__YOUR INSTRUCTIONS__: How many lines of the data include the string "includegraphics"? State the number and nothing else.

---

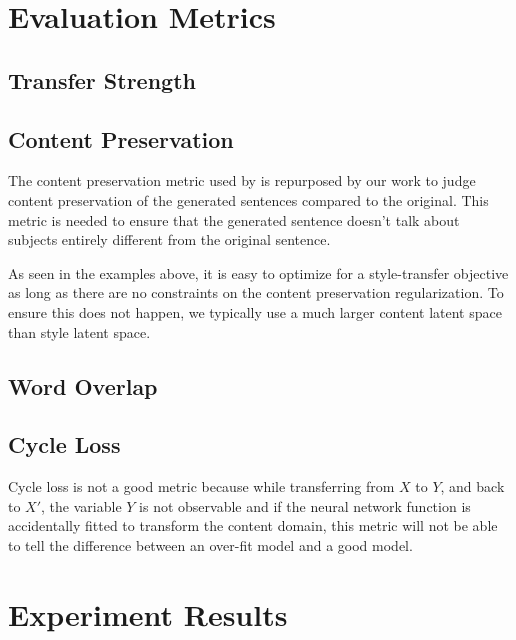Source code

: \section{Evaluation Metrics}


\subsection{Transfer Strength}

\subsection{Content Preservation} \label{ssec:content-preservation-metric}

The content preservation metric used by \cite{fu2017style} is repurposed by our work to judge content preservation of the generated sentences compared to the original. This metric is needed to ensure that the generated sentence doesn't talk about subjects entirely different from the original sentence.


As seen in the examples above, it is easy to optimize for a style-transfer objective as long as there are no constraints on the content preservation regularization. To ensure this does not happen, we typically use a much larger content latent space than style latent space.

\subsection{Word Overlap}

\subsection{Cycle Loss}

Cycle loss is not a good metric because while transferring from $X$ to $Y$, and back to $X'$, the variable $Y$ is not observable and if the neural network function is accidentally fitted to transform the content domain, this metric will not be able to tell the difference between an over-fit model and a good model.

\section{Experiment Results}

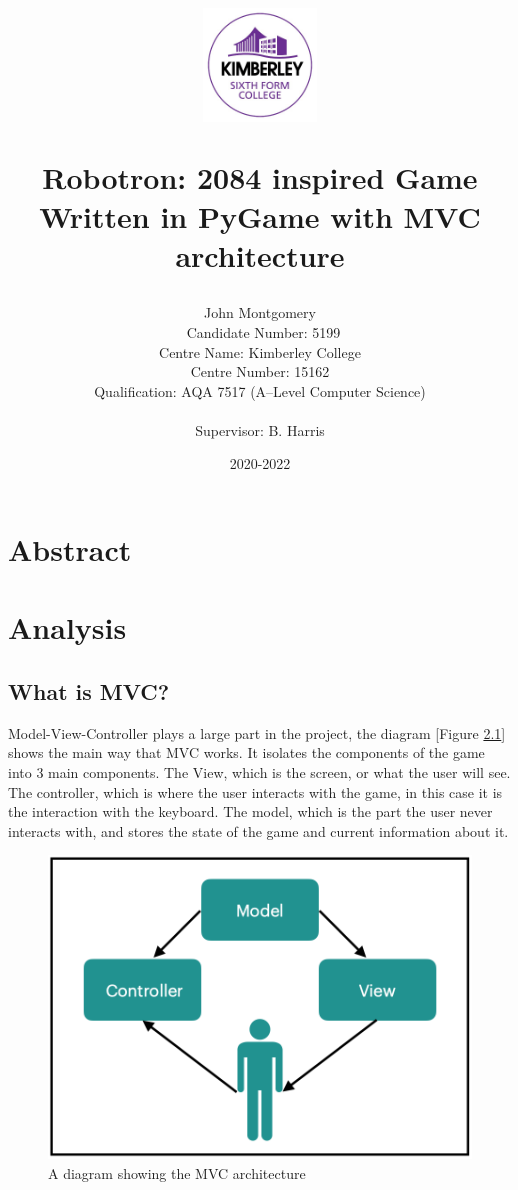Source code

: \documentclass[a4paper, 11pt]{report}
\title{%
    
    \begin{center}
        \includegraphics[width=3cm]{kimberley.png}
        \centering
    \end{center}
  Robotron: 2084 inspired Game \\
  \large Written in PyGame with MVC architecture}
\author{{\Large John Montgomery}\\ \ 
Candidate Number: 5199\\
Centre Name: Kimberley College\\
Centre Number: 15162\\
Qualification: AQA 7517 (A--Level Computer Science)\\ \\
{\small Supervisor: B. Harris}}
\date{2020-2022}
\begin{document}
\maketitle

\newpage
\tableofcontents\thispagestyle{empty}
\newpage
\listoffigures\thispagestyle{empty}
\newpage
\chapter{Abstract}
    

\chapter{Analysis}
    


\section{What is MVC?}
Model-View-Controller plays a large part in the project, the diagram [Figure \ref{fig:MVC_overview}] shows the main way that MVC works. It isolates the components of the game into 3 main components. The View, which is the screen, or what the user will see. The controller, which is where the user interacts with the game, in this case it is the interaction with the keyboard. The model, which is the part the user never interacts with, and stores the state of the game and current information about it.

\begin{figure}[ht!]
  \includegraphics[width=\linewidth]{MVC overview.png}
  \caption{A diagram showing the MVC architecture}
  \label{fig:MVC_overview}
\end{figure}
\end{document}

---

__FINISHED EXERCISE__: 2